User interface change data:
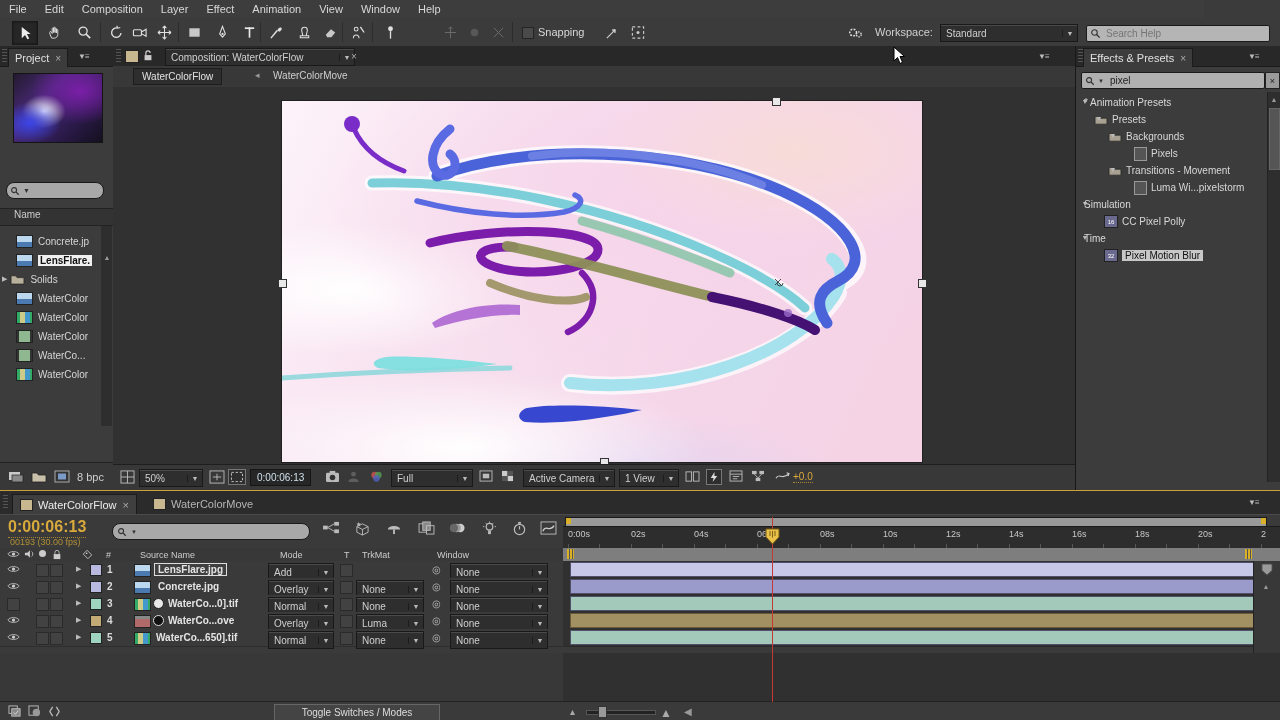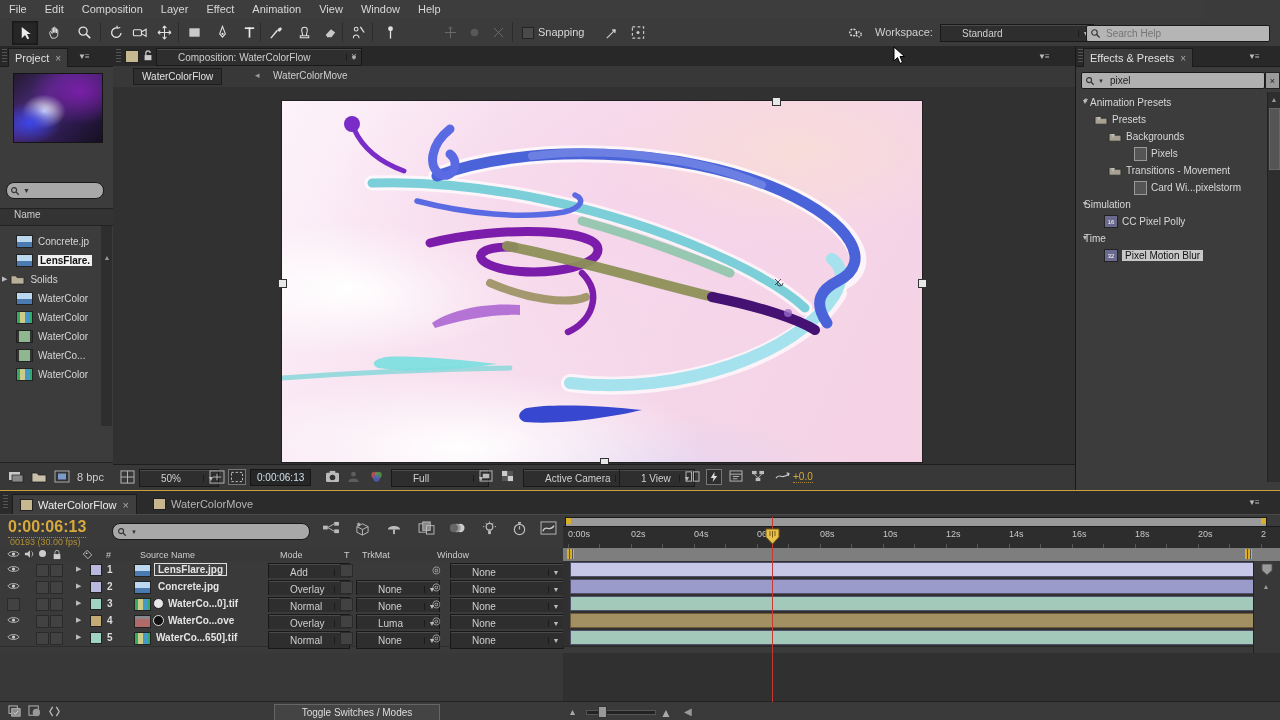--- a/index.html
+++ b/index.html
@@ -12,21 +12,21 @@
   .menu-item{padding:0 9px;font-size:11px;color:#d8d8d8;}
   
   #toolbar{left:0;top:18px;width:1280px;height:28px;background:#3b3b3b;border-bottom:1px solid #1c1c1c;}
   .tool{position:absolute;top:3px;width:24px;height:22px;display:flex;align-items:center;justify-content:center;}
   .tool.active{background:#262626;border:1px solid #191919;box-shadow:inset 0 0 2px #111;}
   .tsep{position:absolute;top:4px;width:1px;height:20px;background:#2c2c2c;}
   .dis{opacity:.38;}
   #snap-box{position:absolute;left:522px;top:9px;width:10px;height:10px;background:#4a4a4a;border:1px solid #242424;}
   #snap-label{position:absolute;left:538px;top:8px;font-size:11px;color:#d8d8d8;}
   #ws-label{position:absolute;left:875px;top:8px;font-size:11px;color:#d0d0d0;}
-  .dd{background:#2e2e2e;border:1px solid #191919;box-shadow:inset 0 1px 0 #4a4a4a;color:#cfcfcf;display:flex;align-items:center;height:16px;padding-left:16px;}
+  .dd{background:#2e2e2e;border:1px solid #191919;box-shadow:inset 0 1px 0 #4a4a4a;color:#cfcfcf;display:flex;align-items:center;height:16px;}
   .dd .dtxt{flex:1;padding:0 5px;white-space:nowrap;overflow:hidden;}
   .dd .darr{width:14px;text-align:center;font-size:7px;color:#bbb;border-left:1px solid #1c1c1c;}
   #ws-dd{left:940px;top:6px;width:136px;}
   .searchbox{background:#a8a8a8;border:1px solid #1a1a1a;border-radius:8px;color:#222;display:flex;align-items:center;height:15px;}
   .searchbox input{background:transparent;border:none;outline:none;font-family:"Liberation Sans",sans-serif;font-size:10px;color:#222;width:100%;}
   #help-search{left:1086px;top:7px;width:182px;border-radius:2px;background:#b5b5b5;}
   
   #cursor{left:893px;top:46px;z-index:60;}
   
   .tabbar{background:#282828;border-bottom:1px solid #1b1b1b;}
@@ -48,21 +48,21 @@
   .pitem.sel .plabel{background:#f0f0f0;color:#111;padding:0 2px;font-weight:bold;}
   .pi{width:15px;height:11px;border:1px solid #222;background:linear-gradient(to bottom,#bcd8ee 0 55%,#4a7ab0 55% 100%);}
   .pi.film{background:linear-gradient(to right,#333 0 2px,#8fb890 2px 13px,#333 13px 15px);}
   .pi.film2{background:linear-gradient(to right,#3a6 0 3px,#cc8 3px 8px,#49c 8px 13px,#3a6 13px 15px);}
   #proj-scroll{left:101px;top:180px;width:11px;height:200px;background:#2e2e2e;}
   #proj-bottom{left:0;top:416px;width:112px;height:27px;border-top:1px solid #222;background:#383838;display:flex;align-items:center;gap:7px;padding-left:8px;}
   #bpc{color:#cfcfcf;font-size:11px;}
   
   #comp{left:113px;top:46px;width:962px;height:444px;background:#323232;}
   #comp-tabbar{left:0;top:0;width:962px;height:20px;background:#282828;border-bottom:1px solid #1a1a1a;}
-  #comp-dd{position:absolute;left:43px;top:2px;width:188px;}
+  #comp-dd{position:absolute;left:52px;top:2px;width:188px;}
   #comp-crumbs{left:0;top:20px;width:962px;height:21px;background:#383838;border-bottom:1px solid #202020;}
   #crumb-active{position:absolute;left:20px;top:2px;height:15px;border:1px solid #1d1d1d;background:#2e2e2e;display:flex;align-items:center;padding:0 8px;color:#e2e2e2;}
   #crumb-prev{position:absolute;left:160px;top:4px;color:#cfcfcf;}
   #crumb-back{position:absolute;left:142px;top:4px;color:#999;font-size:9px;}
   #viewport{left:0;top:41px;width:962px;height:377px;background:#313131;}
   #canvas{position:absolute;left:169px;top:14px;width:640px;height:361px;box-shadow:0 0 0 1px #202020;
     background:
      radial-gradient(ellipse 50% 42% at 80% 14%,#f8dcd8 0%,rgba(248,220,216,0) 60%),
      radial-gradient(ellipse 75% 65% at 62% 28%,#f6d4ea 0%,rgba(246,212,234,0) 75%),
      radial-gradient(ellipse 42% 26% at 10% 52%,#ffffff 0%,rgba(255,255,255,0) 70%),
@@ -623,21 +623,21 @@
         <span class="exp">▼</span>
         <span class="ic">
           <svg width="14" height="11" viewBox="0 0 16 13">
             <path d="M1 3 L6 3 L7.5 5 L15 5 L15 12 L1 12 Z" fill="#a8a090" stroke="#222" stroke-width="0.8"></path>
           </svg>
         </span>
         <span class="flabel">Transitions - Movement</span>
       </div>
     <div class="fxrow" style="top:133px;padding-left:58px">
         <span class="fdoc"></span>
-        <span class="flabel">Card Wi...pixelstorm</span>
+        <span class="flabel">Luma Wi...pixelstorm</span>
       </div>
     <div class="fxrow" style="top:150px;padding-left:4px">
         <span class="exp">▼</span>
         <span class="flabel">Simulation</span>
       </div>
     <div class="fxrow" style="top:167px;padding-left:28px">
         <span class="chip">
           <span>16</span>
         </span>
         <span class="flabel">CC Pixel Polly</span>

#### Request
In the records, which lines use the word "display"? Report them.

#### Answer to this problem
   .tool{position:absolute;top:3px;width:24px;height:22px;display:flex;align-items:center;justify-content:center;}
-  .dd{background:#2e2e2e;border:1px solid #191919;box-shadow:inset 0 1px 0 #4a4a4a;color:#cfcfcf;display:flex;align-items:center;height:16px;padding-left:16px;}
+  .dd{background:#2e2e2e;border:1px solid #191919;box-shadow:inset 0 1px 0 #4a4a4a;color:#cfcfcf;display:flex;align-items:center;height:16px;}
   .searchbox{background:#a8a8a8;border:1px solid #1a1a1a;border-radius:8px;color:#222;display:flex;align-items:center;height:15px;}
   #proj-bottom{left:0;top:416px;width:112px;height:27px;border-top:1px solid #222;background:#383838;display:flex;align-items:center;gap:7px;padding-left:8px;}
   #crumb-active{position:absolute;left:20px;top:2px;height:15px;border:1px solid #1d1d1d;background:#2e2e2e;display:flex;align-items:center;padding:0 8px;color:#e2e2e2;}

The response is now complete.